Nel primo trimestre del 2016 le importazioni dall’estero di riso sono cresciute del 74%, mentre il 20% del miele arriva dalla Cina, dove è consentito l’uso del polline Ogm. Tre forme su quattro di pecorino (cioè il 78%) giunge in Italia dall’Europa dell’Est, in particolare dalla Repubblica Ceca e dalla Romania, con regole di importazione Ue che secondo la Coldiretti lasciano troppo spazio alle imitazioni (negli USA sette pecorini di tipo italiano su dieci sono "tarocchi" nonostante il nome richiami esplicitamente al Made in Italy). Recentemente gli agricoltori veneti hanno denunciato che il mais italiano, sottoposto a rigorosi controlli, è quotato circa 16 euro al quintale, mentre il mais che arriva da oltre confine, l’ibrido estero “alla rinfusa”, viene pagato in media più di 18 euro al quintale con punte di 19 euro.

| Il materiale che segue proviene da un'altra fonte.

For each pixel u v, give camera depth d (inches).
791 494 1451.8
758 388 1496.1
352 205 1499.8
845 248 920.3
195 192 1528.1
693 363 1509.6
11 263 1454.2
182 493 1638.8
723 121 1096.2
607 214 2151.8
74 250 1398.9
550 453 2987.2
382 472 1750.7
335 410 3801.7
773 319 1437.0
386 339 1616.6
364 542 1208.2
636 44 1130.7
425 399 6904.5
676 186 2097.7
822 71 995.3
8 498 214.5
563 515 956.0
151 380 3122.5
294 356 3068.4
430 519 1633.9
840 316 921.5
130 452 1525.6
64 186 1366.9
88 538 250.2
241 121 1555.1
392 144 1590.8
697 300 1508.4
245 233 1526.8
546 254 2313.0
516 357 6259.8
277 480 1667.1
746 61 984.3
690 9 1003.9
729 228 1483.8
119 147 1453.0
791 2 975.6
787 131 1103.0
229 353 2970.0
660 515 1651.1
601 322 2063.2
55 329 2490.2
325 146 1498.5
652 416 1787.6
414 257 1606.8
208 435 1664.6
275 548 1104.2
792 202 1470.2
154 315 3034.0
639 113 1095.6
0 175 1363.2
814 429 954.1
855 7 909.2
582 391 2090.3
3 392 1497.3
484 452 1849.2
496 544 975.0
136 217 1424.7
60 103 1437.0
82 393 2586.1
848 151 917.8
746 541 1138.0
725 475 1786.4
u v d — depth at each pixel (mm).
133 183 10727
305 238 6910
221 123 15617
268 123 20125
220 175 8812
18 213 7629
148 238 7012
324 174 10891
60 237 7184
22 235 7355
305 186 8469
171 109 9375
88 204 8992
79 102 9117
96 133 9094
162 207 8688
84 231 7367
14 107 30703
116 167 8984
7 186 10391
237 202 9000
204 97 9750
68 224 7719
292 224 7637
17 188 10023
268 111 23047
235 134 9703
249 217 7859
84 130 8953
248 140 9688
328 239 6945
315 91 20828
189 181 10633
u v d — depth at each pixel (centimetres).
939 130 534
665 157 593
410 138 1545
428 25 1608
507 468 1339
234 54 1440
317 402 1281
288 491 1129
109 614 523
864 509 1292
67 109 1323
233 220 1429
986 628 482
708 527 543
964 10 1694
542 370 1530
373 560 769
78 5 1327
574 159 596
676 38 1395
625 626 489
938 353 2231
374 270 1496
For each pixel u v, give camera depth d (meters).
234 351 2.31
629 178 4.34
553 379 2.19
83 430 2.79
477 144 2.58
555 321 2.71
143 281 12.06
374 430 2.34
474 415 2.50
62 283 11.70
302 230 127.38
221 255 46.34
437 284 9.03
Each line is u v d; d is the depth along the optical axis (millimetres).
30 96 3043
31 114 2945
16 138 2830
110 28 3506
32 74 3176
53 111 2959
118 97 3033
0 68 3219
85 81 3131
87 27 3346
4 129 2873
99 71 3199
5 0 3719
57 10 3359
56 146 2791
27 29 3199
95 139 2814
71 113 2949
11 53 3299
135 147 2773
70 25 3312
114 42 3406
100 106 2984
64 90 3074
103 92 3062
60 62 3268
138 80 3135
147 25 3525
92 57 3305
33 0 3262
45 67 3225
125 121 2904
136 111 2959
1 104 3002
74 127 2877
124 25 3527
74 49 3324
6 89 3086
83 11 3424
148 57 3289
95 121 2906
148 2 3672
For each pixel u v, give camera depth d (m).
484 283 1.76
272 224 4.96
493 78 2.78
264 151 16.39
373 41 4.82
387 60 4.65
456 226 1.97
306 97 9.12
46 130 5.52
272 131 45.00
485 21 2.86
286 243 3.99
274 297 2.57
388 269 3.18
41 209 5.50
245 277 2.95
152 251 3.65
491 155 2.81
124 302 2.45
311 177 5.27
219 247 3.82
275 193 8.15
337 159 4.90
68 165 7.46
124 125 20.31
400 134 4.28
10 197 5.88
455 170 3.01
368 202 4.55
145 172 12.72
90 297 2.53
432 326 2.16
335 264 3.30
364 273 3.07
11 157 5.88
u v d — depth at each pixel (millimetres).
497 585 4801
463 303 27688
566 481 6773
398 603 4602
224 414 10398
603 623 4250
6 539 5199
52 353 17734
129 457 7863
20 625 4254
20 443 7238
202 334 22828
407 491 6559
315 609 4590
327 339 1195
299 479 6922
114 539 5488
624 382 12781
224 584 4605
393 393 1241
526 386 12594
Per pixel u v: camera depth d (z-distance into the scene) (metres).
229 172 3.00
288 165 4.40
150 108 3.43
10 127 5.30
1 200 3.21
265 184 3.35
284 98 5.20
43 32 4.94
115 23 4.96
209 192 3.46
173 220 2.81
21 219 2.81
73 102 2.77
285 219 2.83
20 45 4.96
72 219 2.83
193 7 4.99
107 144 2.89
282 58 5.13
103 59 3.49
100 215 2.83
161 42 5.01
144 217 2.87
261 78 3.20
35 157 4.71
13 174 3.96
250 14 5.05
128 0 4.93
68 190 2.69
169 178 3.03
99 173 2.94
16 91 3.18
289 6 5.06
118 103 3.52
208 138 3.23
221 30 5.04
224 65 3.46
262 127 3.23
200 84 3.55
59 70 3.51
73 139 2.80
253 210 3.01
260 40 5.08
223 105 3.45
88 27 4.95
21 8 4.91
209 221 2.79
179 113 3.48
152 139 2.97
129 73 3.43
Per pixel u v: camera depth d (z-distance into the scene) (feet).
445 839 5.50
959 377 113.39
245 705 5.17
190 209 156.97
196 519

Tornando alle arance, l’Italia ha una produzione agrumicola di circa 150.000 ettari, concentrata in particolare nel Sud Italia, in Sicilia e in Sardegna, con oltre 80.000 imprese e circa 3 milioni di tonnellate di prodotto l’anno, per un valore produttivo di 1,2 miliardi di euro pari al 2,4% del valore della produzione agricola nazionale. In Europa gli ettari coltivati sono oltre 500.000 con 10 milioni di tonnellate di prodotto.
Ad oggi è concesso il libero accesso delle arance sudafricane in tutto il territorio nazionale, dal primo giugno al 15 ottobre. Con l'introduzione della nuova intesa l’ingresso verrebbe dilatato fino al 30 novembre, con una progressiva riduzione della tassazione, fino a completa abolizione nel 2025.
Il Made in Italy però si protegge anche impedendo di essere sommersi da prodotti stranieri che entrano a dazio zero e senza le dovute garanzie sanitarie. La cooperazione a sostegno delle popolazioni è importante. Ma non può realizzarsi penalizzandone altre e mettendo in ginocchio i nostri agricoltori.